Jaguar Evolution and Variations
The Jaguar is believed to be very closely related to the Leopard according to DNA testing. The earliest fossil remains we have of the Jaguar date back about 4 million years. Even so they don’t give us enough information to fully piece together what has taken place for them over the course of time.
The information we do have though indicates that early species of the Jaguar moved across the Bering Strait during the early Pleistocene. Those ancestors would have been extremely large compared to what they are today. They likely traveled to find new habitat for food and survival.
Many theories involve the idea that the forest areas of Central America and South America are where they settled. This type of evolution also helped them to save energy. At the same time it reduced the amount of food that they needed to eat daily.

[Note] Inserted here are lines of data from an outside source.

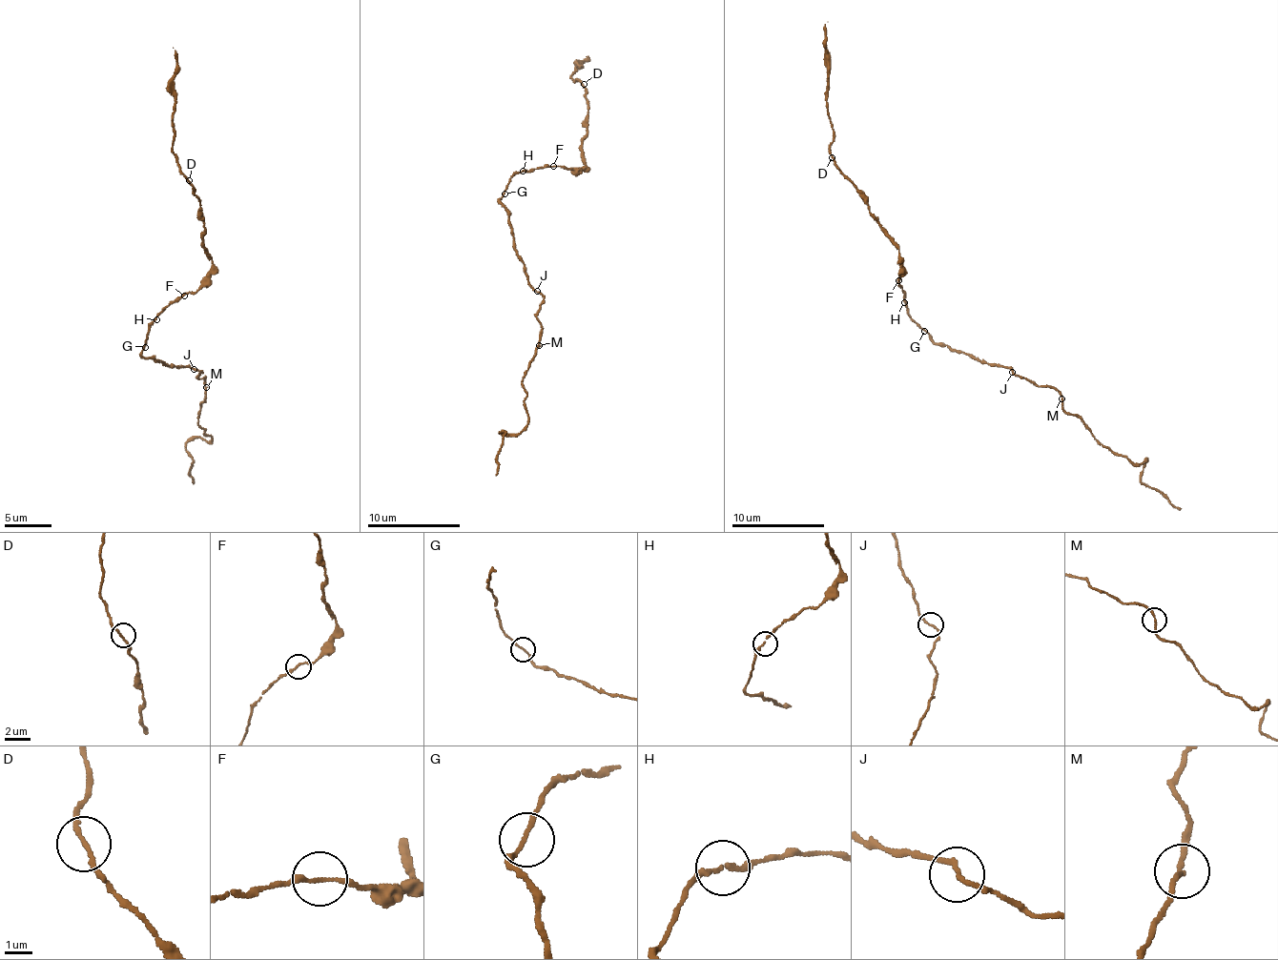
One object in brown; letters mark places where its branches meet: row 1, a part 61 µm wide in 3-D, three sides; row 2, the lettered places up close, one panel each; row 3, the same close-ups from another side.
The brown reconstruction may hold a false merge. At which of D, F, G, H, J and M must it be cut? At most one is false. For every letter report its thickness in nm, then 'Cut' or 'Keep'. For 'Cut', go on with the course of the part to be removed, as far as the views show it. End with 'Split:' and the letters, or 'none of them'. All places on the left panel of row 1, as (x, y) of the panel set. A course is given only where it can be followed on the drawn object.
D: Thickness 160 nm. Keep
F: Thickness 160 nm. Keep
G: Thickness 150 nm. Keep
H: Thickness 160 nm. Keep
J: Thickness 160 nm. Keep
M: Thickness 150 nm. Keep
Split: none of them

Over that course of time though more branching off continued to take place. There are believed to be 3 subspecies of the Jaguar. There are experts that will argue though that there are actual 8. This is because they feel that the classifications should be further broken down. These subspecies are determined based on their location. They include:
Panthera Onca Arizonenis – Arizona and Mexico
Panthera Onca Centralis – Central America
Panthera Onca Goldmani – Mexico and Belize
Panthera Onca Hemandesii – Western Mexico
Panthera Onca Onca – Amazon Rainforest
Panthera Onca Palustris – Paraguay
Panthera Onca Peruvianas – Peru
Panthera Onca Veracrucis – Texas
There are some genetic mutations that occur for the Jaguars as well. One of them is melanism where they are all black in color. This is very rare in the wild but does occur. The number of them aren’t known as they are so often mistaken for the Panther. The opposite type of mutation due to genetics is albinism. These Jaguars are white in color and they too are very rare.

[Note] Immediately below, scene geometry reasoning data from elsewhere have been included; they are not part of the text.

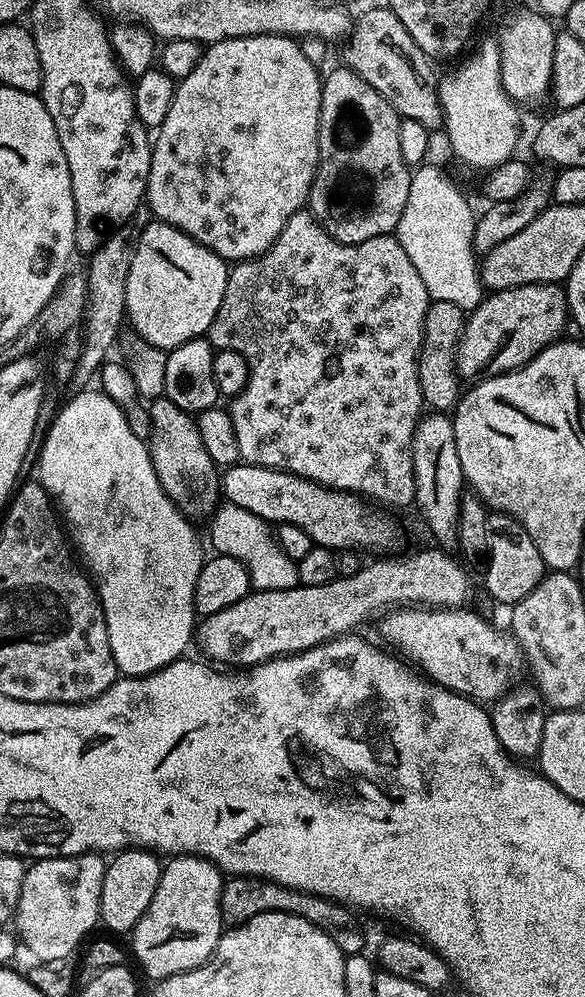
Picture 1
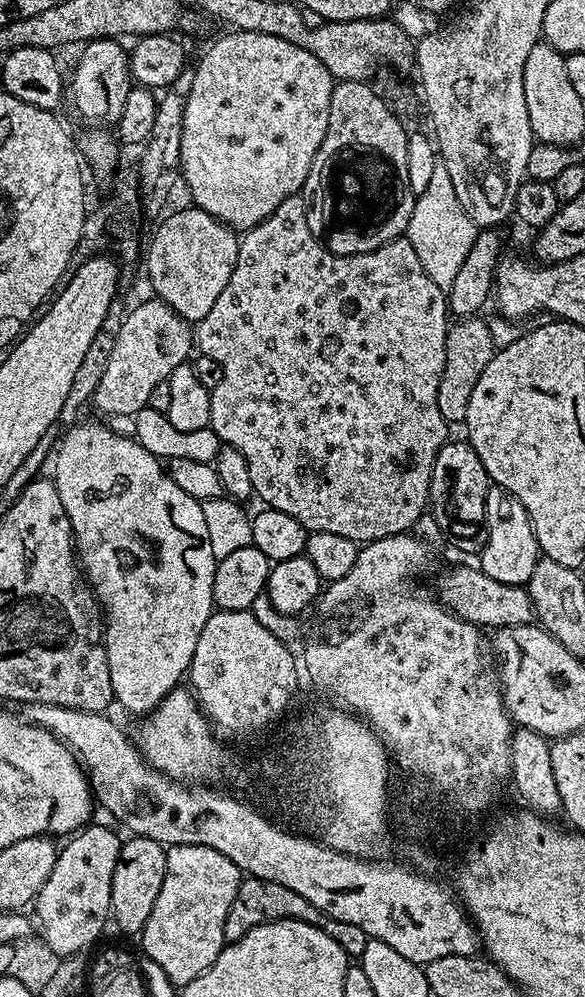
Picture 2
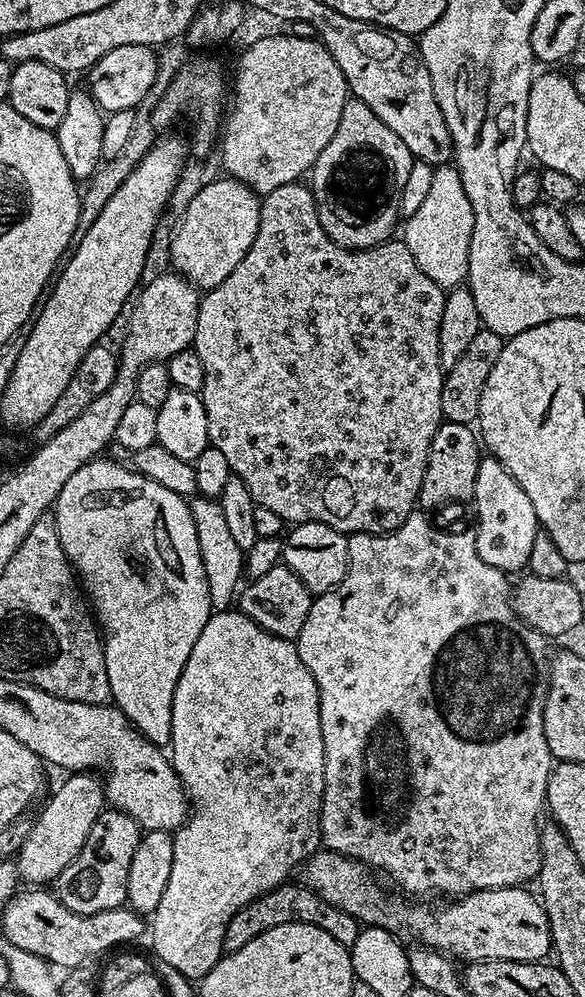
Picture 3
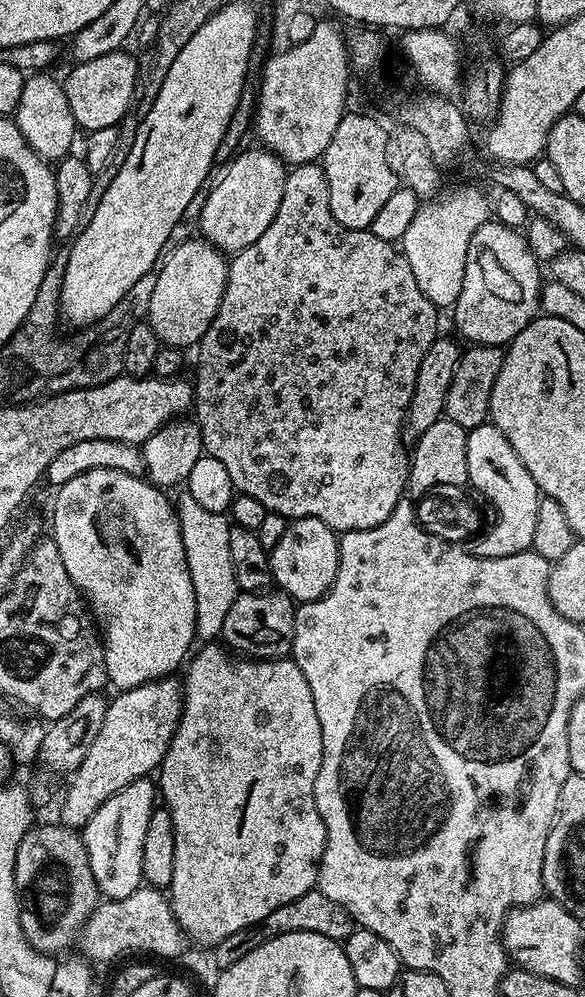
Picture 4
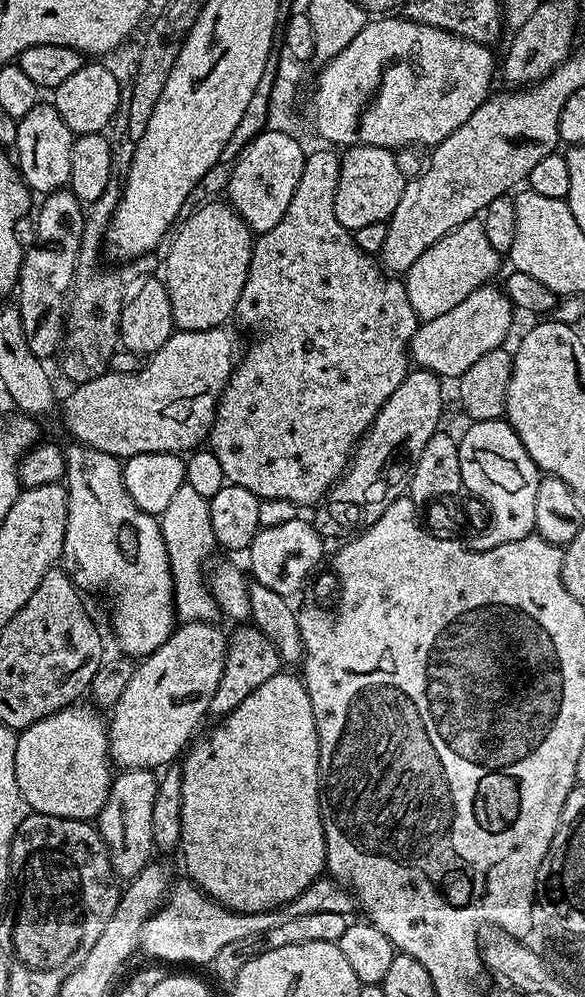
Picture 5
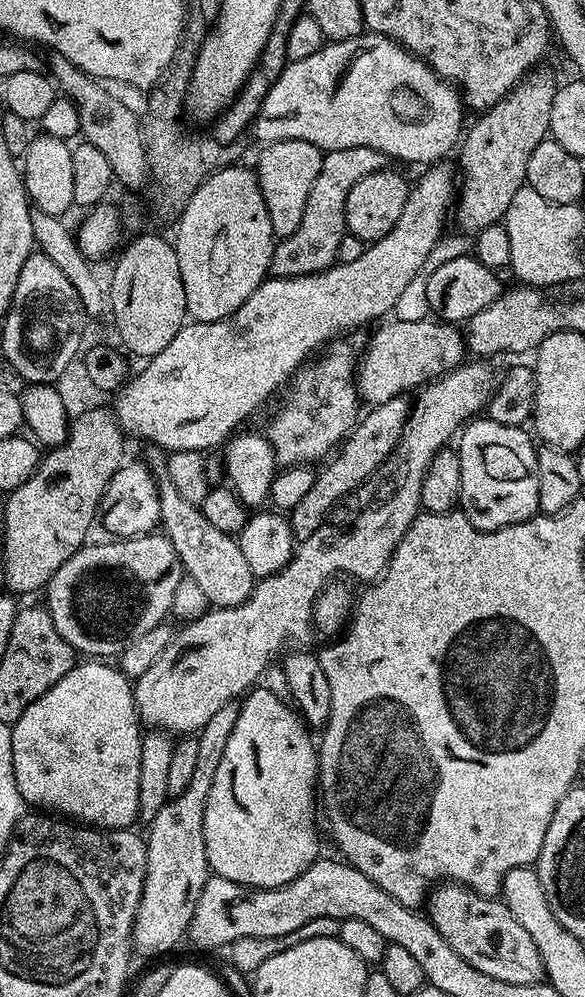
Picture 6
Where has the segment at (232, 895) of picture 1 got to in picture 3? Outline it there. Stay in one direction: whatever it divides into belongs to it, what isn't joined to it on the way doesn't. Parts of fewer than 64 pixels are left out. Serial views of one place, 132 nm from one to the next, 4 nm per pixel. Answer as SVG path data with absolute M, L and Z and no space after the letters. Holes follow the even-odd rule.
M292 883L279 884L274 890L254 898L249 904L237 910L234 918L230 918L230 922L226 926L225 953L242 950L242 946L246 946L246 942L250 942L258 934L262 934L266 930L274 930L274 926L286 926L287 924L318 926L322 930L326 930L326 934L330 934L330 938L334 938L339 944L345 946L350 946L354 942L354 938L358 938L362 927L360 921L355 920L350 914L346 914L344 910L338 910L338 906L330 906L330 902L322 900L317 892L310 891L309 888L304 887L303 883Z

However, these genetic differences don’t count as separate subspecies of the Jaguar. That is why you will often read misleading information about the different number of them out there. The main differences of these subspecies of the Jaguar is their overall size. Some of them are very small while others are quite large. The difference comes from the type of food that they consume.
For example in some regions they have a diet that consists primarily of birds, frogs and reptiles including turtles. In the Amazon region they feed on larger prey like anacondas, caimans and capybaras. These animals often have a very bad reputation in some regions. Others are simply afraid of this feline due to the fact that it doesn’t show any fear of humans at all.
All of the subspecies of the Jaguar are considered to be near threatened at this point in time. They are at risk due to their continued destruction of the natural habitat areas. There are conservation efforts in place to hopefully slow down the further demise of it.